─── TEXT PROVIDED ───

BGP leaks, DNS poisoning, and bugs like the Heartbleed vulnerability found in the widely-used encryption package OpenSSL are especially concerning because they impact all internet users and offer affected users little-to-no recourse.
Data processing, politics, and prevention
As the scope of the available data has grown, so has our data-processing prowess. Big data is the new normal, and advances in machine learning have created even more thirst for massive datasets. The alarming amount of data that can be harvested from us is becoming more valuable with every step forward in artificial intelligence.
At the same time, we are slowly waking up to the idea that machine learning and data science is not objective. Datasets reflect the same biases of the conditions in which they are built. Algorithms and statistical models are built by people and companies with agendas, which are reflected in the functions of those algorithms and models.
There are plenty of examples of algorithmic prejudice. Google’s search algorithm came under scrutiny when people discovered that searching for “unprofessional hairstyles” disproportionately showed images of black women (who had perfectly professional hairstyles). Google removed the “gorilla” classification from some of its image recognition algorithms after it classified several pictures of black men as gorillas. ProPublica reported on a deeply troubling example of algorithmic bias, where programs used as part of courtroom procedures for setting bail, determining sentencing, and granting parole consistently over-penalized black people and under-penalized white people.
Coming to terms with our new interconnected reality will be a process, not a destination.
These results suggest that being “data driven” isn’t exactly the same as being “objective.” They call into question the applicability of current state-of-the-art machine learning algorithms, especially in areas already mired with racial prejudice such as law enforcement. Even so, the idea that algorithms could be a solution to government discrimination persists among the most devote technology acolytes.

─── THE DATA ───

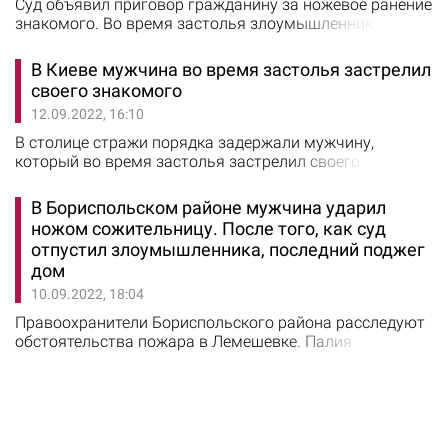
Суд объявил приговор гражданину за ножевое ранение
знакомого. Во время застолья злоумышленник
несколько раз ударил кухонным ножом в грудь и руку
гостя. Об этом 16 сентября сообщили в полиции Киева.
В Киеве мужчина во время застолья застрелил
Преступление было совершено в апреле 2022 года на
своего знакомого
улице Оноре де Бальзака в Деснянском районе
12.09.2022, 16:10
столицы. Тогда в полицию Киева поступило сообщение
от врачей о том, что из квартиры многоэтажки…
В столице стражи порядка задержали мужчину,
который во время застолья застрелил своего
знакомого. По факту умышленного убийства
следователи приступили к досудебному
В Бориспольском районе мужчина ударил
расследованию. Об этом сообщили 12 сентября в
ножом сожительницу. После того, как суд
полиции Киева. В полицию Киева поступило сообщение
отпустил злоумышленника, последний поджег
о том, что в помещении на улице Гонты лежит
дом
мужчина с огнестрельным ранением шеи. Как
рассказал начальник Шевченковского…
10.09.2022, 18:04
Правоохранители Бориспольского района расследуют
обстоятельства пожара в Лемешевке. Палия
задерживают уже второй раз. Об этом сообщили в
полиции Киевской области. 9 сентября около 4 часов в
полицию обратились соседи с сообщением, что горит
дом. Правоохранители выяснили, что злоумышленник
проник в дом через окно, открыл конфорки и бросил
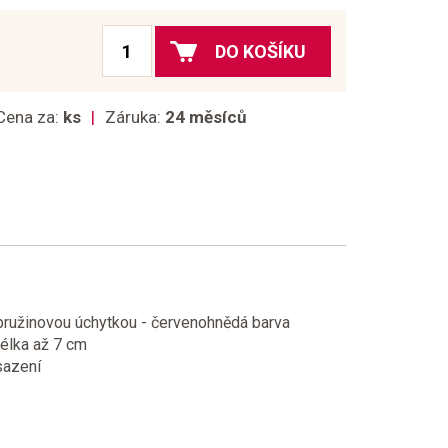
DO KOŠÍKU
Cena za:
ks
Záruka:
24 měsíců
2
pružinovou úchytkou - červenohnědá barva
délka až 7 cm
sazení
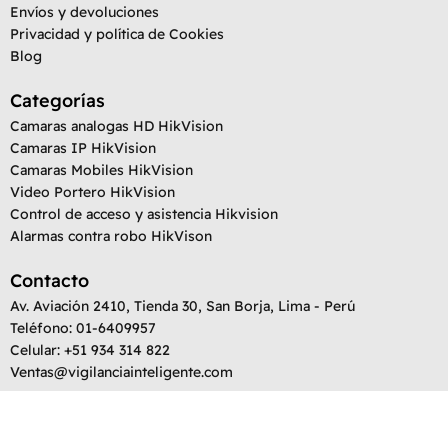
Envíos y devoluciones
Privacidad y política de Cookies
Blog
Categorías
Camaras analogas HD HikVision
Camaras IP HikVision
Camaras Mobiles HikVision
Video Portero HikVision
Control de acceso y asistencia Hikvision
Alarmas contra robo HikVison
Contacto
Av. Aviación 2410, Tienda 30, San Borja, Lima - Perú
Teléfono: 01-6409957
Celular: +51 934 314 822
Ventas@vigilanciainteligente.com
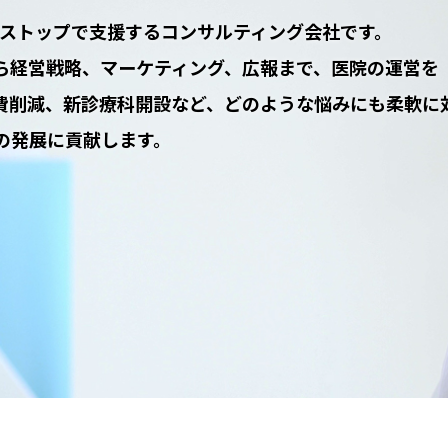
ンストップで支援するコンサルティング会社です。
ら経営戦略、マーケティング、広報まで、医院の運営を
費削減、新診療科開設など、どのような悩みにも柔軟に
の発展に貢献します。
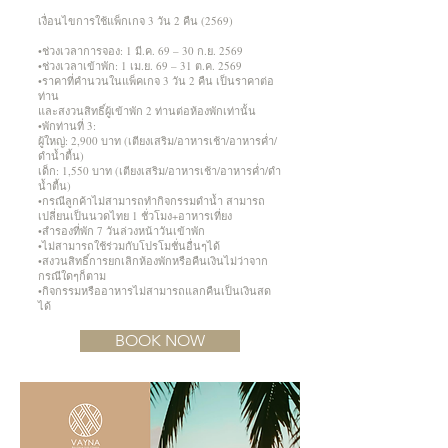
เงื่อนไขการใช้แพ็กเกจ 3 วัน 2 คืน (2569)
•ช่วงเวลาการจอง: 1 มี.ค. 69 – 30 ก.ย. 2569
•ช่วงเวลาเข้าพัก: 1 เม.ย. 69 – 31 ต.ค. 2569
•ราคาที่คำนวนในแพ็คเกจ 3 วัน 2 คืน เป็นราคาต่อ
ท่าน
และสงวนสิทธิ์ผู้เข้าพัก 2 ท่านต่อห้องพักเท่านั้น
•พักท่านที่ 3:
ผู้ใหญ่: 2,900 บาท (เตียงเสริม/อาหารเช้า/อาหารค่ำ/
ดำน้ำตื้น)
เด็ก: 1,550 บาท (เตียงเสริม/อาหารเช้า/อาหารค่ำ/ดำ
น้ำตื้น)
•กรณีลูกค้าไม่สามารถทำกิจกรรมดำน้ำ สามารถ
เปลี่ยนเป็นนวดไทย 1 ชั่วโมง+อาหารเที่ยง
•สำรองที่พัก 7 วันล่วงหน้าวันเข้าพัก
•ไม่สามารถใช้ร่วมกับโปรโมชั่นอื่นๆได้
•สงวนสิทธิ์การยกเลิกห้องพักหรือคืนเงินไม่ว่าจาก
กรณีใดๆก็ตาม
•กิจกรรมหรืออาหารไม่สามารถแลกคืนเป็นเงินสด
ได้
BOOK NOW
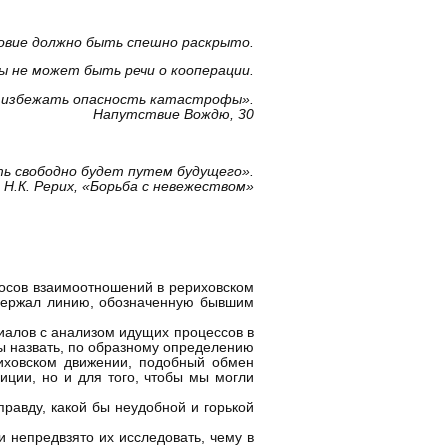
овие должно быть спешно раскрыто.
ы не может быть речи о кооперации.
 избежать опасность катастрофы».
Напутствие Вождю, 3
0
 свободно будет путем будущего».
Н.К. Рерих, «Борьба с невежеством»
росов взаимоотношений в рериховском
оддержал линию, обозначенную бывшим
риалов с анализом идущих процессов в
ы назвать, по образному определению
риховском движении, подобный обмен
иции, но и для того, чтобы мы могли
правду, какой бы неудобной и горькой
 непредвзято их исследовать, чему в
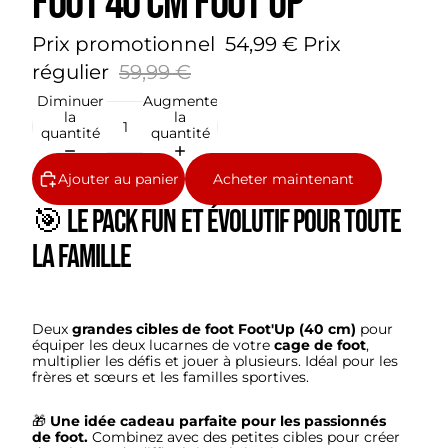
foot 40 cm Foot'Up
Prix promotionnel
54,99 €
Prix
régulier
59,99 €
Diminuer
Augmenter
la
la
quantité
quantité
Ajouter au panier
Acheter maintenant
🎯 Le pack fun et évolutif pour toute
la famille
Deux
grandes cibles de foot Foot'Up (40 cm)
pour
équiper les deux lucarnes de votre
cage de foot
,
multiplier les défis et jouer à plusieurs. Idéal pour les
frères et sœurs et les familles sportives.
🎁
Une idée cadeau parfaite pour les passionnés
de foot.
Combinez avec des petites cibles pour créer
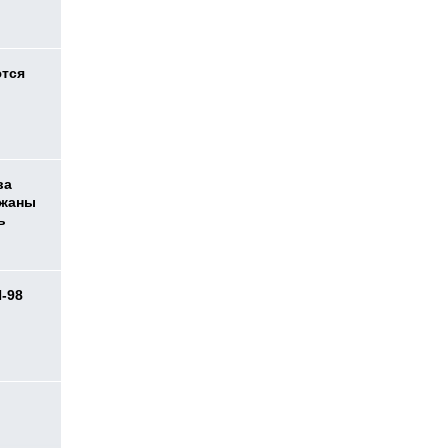
ются
ва
ржаны
ь
И-98
ь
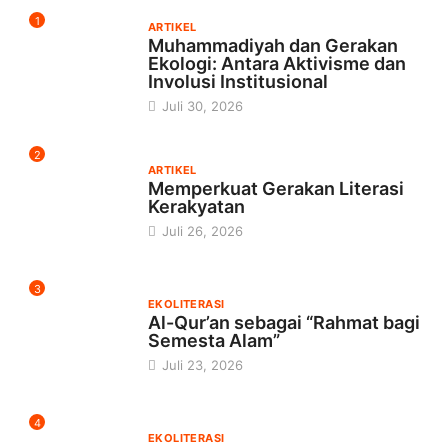
1
ARTIKEL
Muhammadiyah dan Gerakan
Ekologi: Antara Aktivisme dan
Involusi Institusional
Juli 30, 2026
2
ARTIKEL
Memperkuat Gerakan Literasi
Kerakyatan
Juli 26, 2026
3
EKOLITERASI
Al-Qur’an sebagai “Rahmat bagi
Semesta Alam”
Juli 23, 2026
4
EKOLITERASI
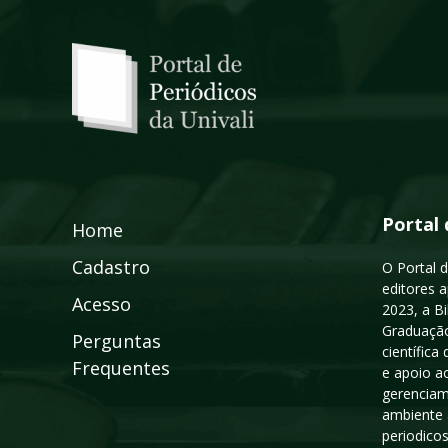
Portal 
Home
Cadastro
O Portal d
editores a
Acesso
2023, a B
Graduação
Perguntas
científic
Frequentes
e apoio a
gerenciam
ambiente 
periodico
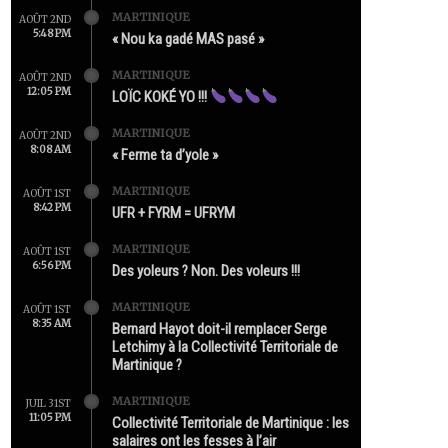
MARTINIQUE
AOÛT 2ND
5:48 PM
« Nou ka gadé MAS pasé »
MARTINIQUE
AOÛT 2ND
12:05 PM
LOÏC KOKÉ YO !!!
MARTINIQUE
AOÛT 2ND
8:08 AM
« Ferme ta d’yole »
MARTINIQUE
AOÛT 1ST
8:42 PM
UFR + FYRM = UFRYM
MARTINIQUE
AOÛT 1ST
6:56 PM
Des yoleurs ? Non. Des voleurs !!!
MARTINIQUE
AOÛT 1ST
8:35 AM
Bernard Hayot doit-il remplacer Serge
Letchimy à la Collectivité Territoriale de
Martinique ?
MARTINIQUE
JUIL 31ST
11:05 PM
Collectivité Territoriale de Martinique : les
salaires ont les fesses à l’air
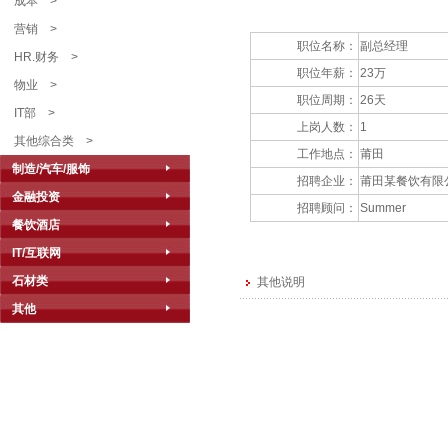
成本
>
营销
>
职位名称：
副总经理
HR.财务
>
职位年薪：
23万
物业
>
职位周期：
26天
IT部
>
上岗人数：
1
其他综合类
>
工作地点：
莆田
制造/汽车/服饰
招聘企业：
莆田某餐饮有限
金融投资
招聘顾问：
Summer
餐饮酒店
IT/互联网
石材类
其他说明
其他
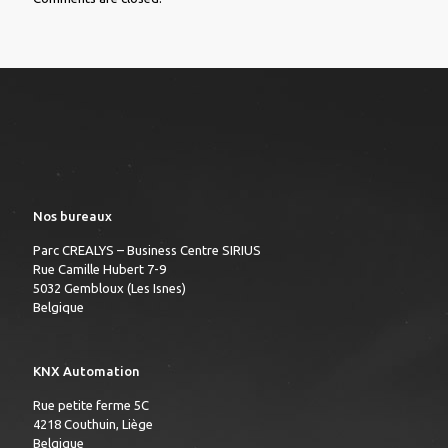
Nos bureaux
Parc CREALYS – Business Centre SIRIUS
Rue Camille Hubert 7-9
5032 Gembloux (Les Isnes)
Belgique
KNX Automation
Rue petite ferme 5C
4218 Couthuin, Liège
Belgique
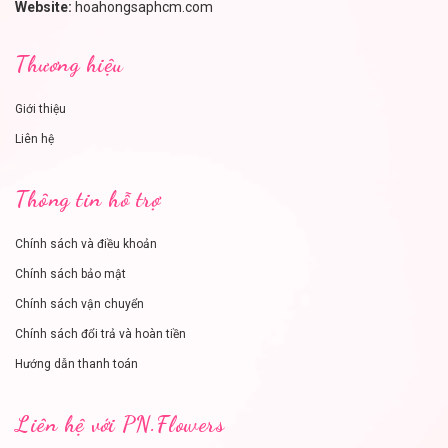
Website:
hoahongsaphcm.com
Thương hiệu
Giới thiệu
Liên hệ
Thông tin hỗ trợ
Chính sách và điều khoản
Chính sách bảo mật
Chính sách vận chuyển
Chính sách đổi trả và hoàn tiền
Hướng dẫn thanh toán
Liên hệ với PN.Flowers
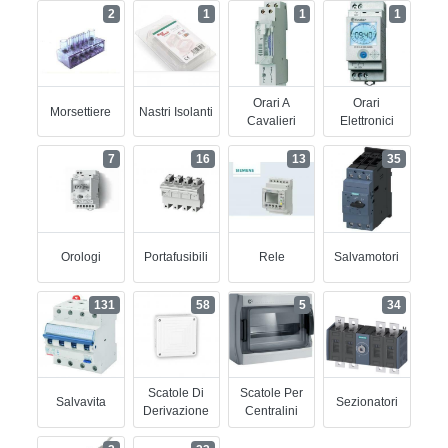
2
1
1
1
Orari A
Orari
Morsettiere
Nastri Isolanti
Cavalieri
Elettronici
7
16
13
35
Orologi
Portafusibili
Rele
Salvamotori
131
58
5
34
Scatole Di
Scatole Per
Salvavita
Sezionatori
Derivazione
Centralini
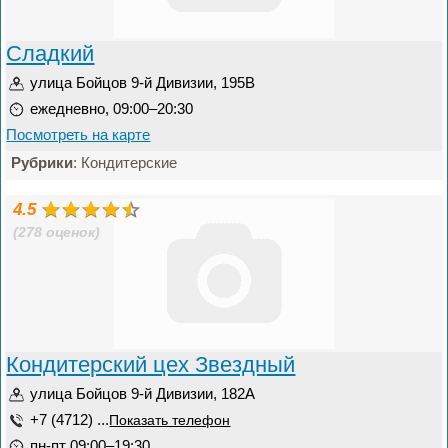
Сладкий
улица Бойцов 9-й Дивизии, 195В
ежедневно, 09:00–20:30
Посмотреть на карте
Рубрики
: Кондитерские
4.5
(278 оценок)
Кондитерский цех Звездный
улица Бойцов 9-й Дивизии, 182А
+7 (4712) ...
Показать телефон
пн-пт 09:00–19:30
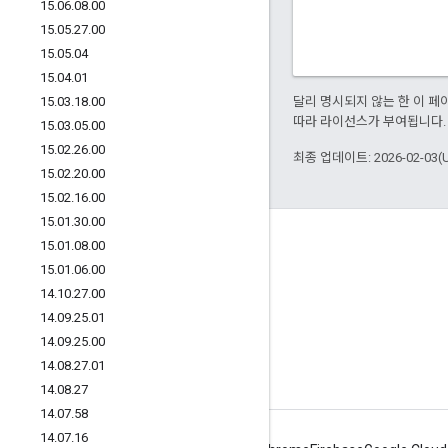
15
.
06
.
08
.
00
15
.
05
.
27
.
00
15
.
05
.
04
15
.
04
.
01
15
.
03
.
18
.
00
달리 명시되지 않는 한 이 
따라 라이선스가 부여됩니다.
15
.
03
.
05
.
00
15
.
02
.
26
.
00
최종 업데이트: 2026-02-03(
15
.
02
.
20
.
00
15
.
02
.
16
.
00
15
.
01
.
30
.
00
Apigee 정보
15
.
01
.
08
.
00
15
.
01
.
06
.
00
We're part of Google
14
.
10
.
27
.
00
이벤트
14
.
09
.
25
.
01
파트너
14
.
09
.
25
.
00
14
.
08
.
27
.
01
eBook 및 웹캐스트
14
.
08
.
27
14
.
07
.
58
14
.
07
.
16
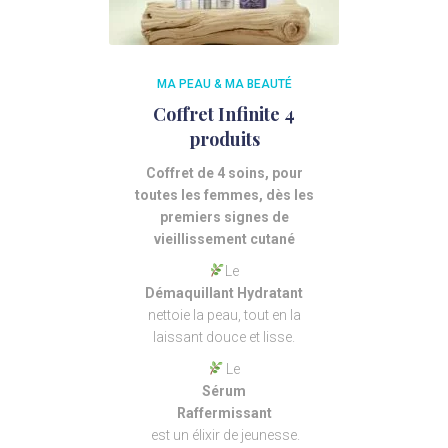
MA PEAU & MA BEAUTÉ
Coffret Infinite 4
produits
Coffret de 4 soins, pour
toutes les femmes, dès les
premiers signes de
vieillissement cutané
Le
Démaquillant Hydratant
nettoie la peau, tout en la
laissant douce et lisse.
Le
Sérum
Raffermissant
est un élixir de jeunesse.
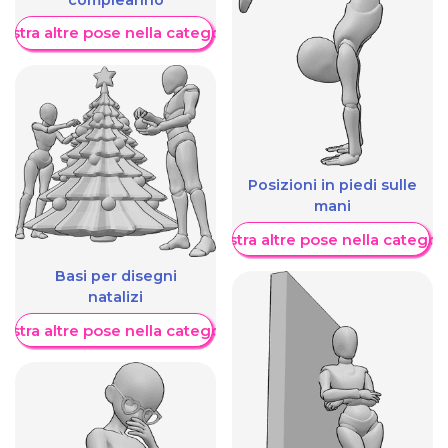
compleanno
ostra altre pose nella categoria
Posizioni in piedi sulle
mani
Mostra altre pose nella categor
Basi per disegni
natalizi
ostra altre pose nella categoria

───

TASKS FOR THIS EXERCISE:
1. According to the text on algorithmic bias, which classification did Google remove from some of its image recognition algorithms?
2. Continue the text on algorithmic bias from its final sentence.

ANSWERS FOR THE TASKS:
1. The "gorilla" classification.

2.
There are also some encouraging signs of emerging skepticism. Google’s Project Maven and Amazon’s Rekognition AI tools both made headlines when the companies revealed negotiations to sell their products to the military. Employees at both companies staged protests, wrote letters to corporate leadership, and threatened to quit. The solidarity of technology workers, who are in high demand, worked. Rekognition was pulled by the Orlando police department. Google dropped out of Project Maven. The surveillance industrial complex — well established as it is — is not undefeatable.
Europe has been leading the way in digital regulation. The right to be forgotten has resulted in over 650,000 requests to delete data. The General Data Protection Regulation (GDPR) is hitting corporations in the pocketbook with Facebook and Google looking at fines in the billion dollar range.
Personal mitigation strategies, such as using a password manager, installing privacy tools like the EFF’s HTTPS Everywhere browser extension, and switching to a DNS provider like CloudFlare’s 126.96.36.199 which uses encrypted DNS protocols, can help. Unfortunately, personal actions will never be enough. Combating the combined strength of large organizations like the NSA, Google, and other surveillance giants will take organized effort.
As technology continues to invade the most private aspects of our life, we must continue to bring the more frightening aspects of this new reality into the light. We must demand that corporations and governments be more transparent about the data they collect. Coming to terms with our new interconnected reality will be a process, not a destination. The more we all learn about data, privacy, and surveillance, the more we can bring these problems into the mainstream consciousness, where they can actually be solved.